Question Statement:- Solve the following equation $$\begin{vmatrix} x & 2 & 3 \\ 4 & x & 1 \\ x & 2 & 5 \\ \end{vmatrix}=0$$
My Solution:-
$$\begin{vmatrix} x & 2 & 3 \\ 4 & x & 1 \\ x & 2 & 5 \\ \end{vmatrix}= \begin{vmatrix} x+5 & 2 & 3 \\ x+5 & x & 1 \\ x+7 & 2 & 5 \\ \end{vmatrix} \tag{$C_1\rightarrow C_1+C_2+C_3$}$$ $$=\begin{vmatrix} 0 & 2 & 3 \\ 0 & x & 1 \\ 2 & 2 & 5 \\ \end{vmatrix}+ (x+5)\begin{vmatrix} 1 & 2 & 3 \\ 1 & x & 1 \\ 1 & 2 & 5 \\ \end{vmatrix}\tag{1}$$
On opening the first determinant in the last step above we get $2(2-3x)$.
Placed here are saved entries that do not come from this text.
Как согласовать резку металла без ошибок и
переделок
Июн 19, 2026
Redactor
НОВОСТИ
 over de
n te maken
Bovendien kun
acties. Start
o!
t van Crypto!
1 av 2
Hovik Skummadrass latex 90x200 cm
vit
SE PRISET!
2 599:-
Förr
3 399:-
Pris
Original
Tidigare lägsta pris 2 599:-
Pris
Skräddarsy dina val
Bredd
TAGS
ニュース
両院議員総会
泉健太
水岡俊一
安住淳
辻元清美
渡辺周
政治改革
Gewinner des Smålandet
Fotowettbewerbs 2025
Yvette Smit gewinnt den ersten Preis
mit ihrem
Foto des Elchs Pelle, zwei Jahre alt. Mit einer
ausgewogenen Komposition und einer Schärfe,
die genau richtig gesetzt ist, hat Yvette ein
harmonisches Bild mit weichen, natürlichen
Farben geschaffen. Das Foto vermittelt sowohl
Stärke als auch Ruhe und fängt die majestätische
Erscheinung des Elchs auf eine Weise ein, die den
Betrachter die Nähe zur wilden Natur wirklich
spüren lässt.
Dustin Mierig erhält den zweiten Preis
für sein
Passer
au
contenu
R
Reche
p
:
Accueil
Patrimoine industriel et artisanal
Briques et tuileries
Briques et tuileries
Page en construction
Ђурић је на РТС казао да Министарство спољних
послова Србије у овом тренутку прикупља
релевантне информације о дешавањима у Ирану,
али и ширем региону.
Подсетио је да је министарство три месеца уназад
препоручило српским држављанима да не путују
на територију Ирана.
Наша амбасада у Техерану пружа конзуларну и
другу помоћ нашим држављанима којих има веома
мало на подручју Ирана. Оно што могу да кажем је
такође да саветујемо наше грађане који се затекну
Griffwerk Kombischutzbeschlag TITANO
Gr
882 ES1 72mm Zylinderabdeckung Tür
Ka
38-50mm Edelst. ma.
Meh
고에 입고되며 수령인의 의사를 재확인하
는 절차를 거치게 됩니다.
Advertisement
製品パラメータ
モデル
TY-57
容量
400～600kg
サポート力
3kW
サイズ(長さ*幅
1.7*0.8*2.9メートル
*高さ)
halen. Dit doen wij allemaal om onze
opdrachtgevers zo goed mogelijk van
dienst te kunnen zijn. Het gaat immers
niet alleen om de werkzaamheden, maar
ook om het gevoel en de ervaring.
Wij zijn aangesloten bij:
On simplifying the secind determinant we get, $$(x+5)\begin{vmatrix} 1 & 2 & 3 \\ 1 & x & 1 \\ 1 & 2 & 5 \\ \end{vmatrix}=(x+5)\begin{vmatrix} 1 & 2 & 3 \\ 0 & x-2 & -2 \\ 0 & 0 & 2 \\ \end{vmatrix} (R_2\rightarrow R_2-R_1) (R_3\rightarrow R_3-R_1)$$ $=2(x+5)(x-2)$
Substituting the values obtained above in $(1)$, we get $$=\begin{vmatrix} 0 & 2 & 3 \\ 0 & x & 1 \\ 2 & 2 & 5 \\ \end{vmatrix}+ (x+5)\begin{vmatrix} 1 & 2 & 3 \\ 1 & x & 1 \\ 1 & 2 & 5 \\ \end{vmatrix}=2(2-3x)+2(x+5)(x-2)=2(2-3x+x^2+3x-10)=2(x^2-8)$$
Now, as $\begin{vmatrix} x & 2 & 3 \\ 4 & x & 1 \\ x & 2 & 5 \\ \end{vmatrix}=0$, $\therefore 2(x^2-8)=0\implies x=\pm2\sqrt2$
As you can see there was lot of work in my solution so if anyone can provide me with some techniques to solve it faster, or a technique which includes less amount of pen and more thinking.
Notice that the first two columns are proportional, hence linearly dependent, if
$$\frac x 2 = \frac 4 x$$
which is the same as $x = \pm 2 \sqrt{2}$ after solving. Convince yourself that the third column can never be written as a linear combination of the first two by noticing that the first and second columns have equal components in rows 1 and 3; you can work this into rigorous proof that the above equation gives all solutions.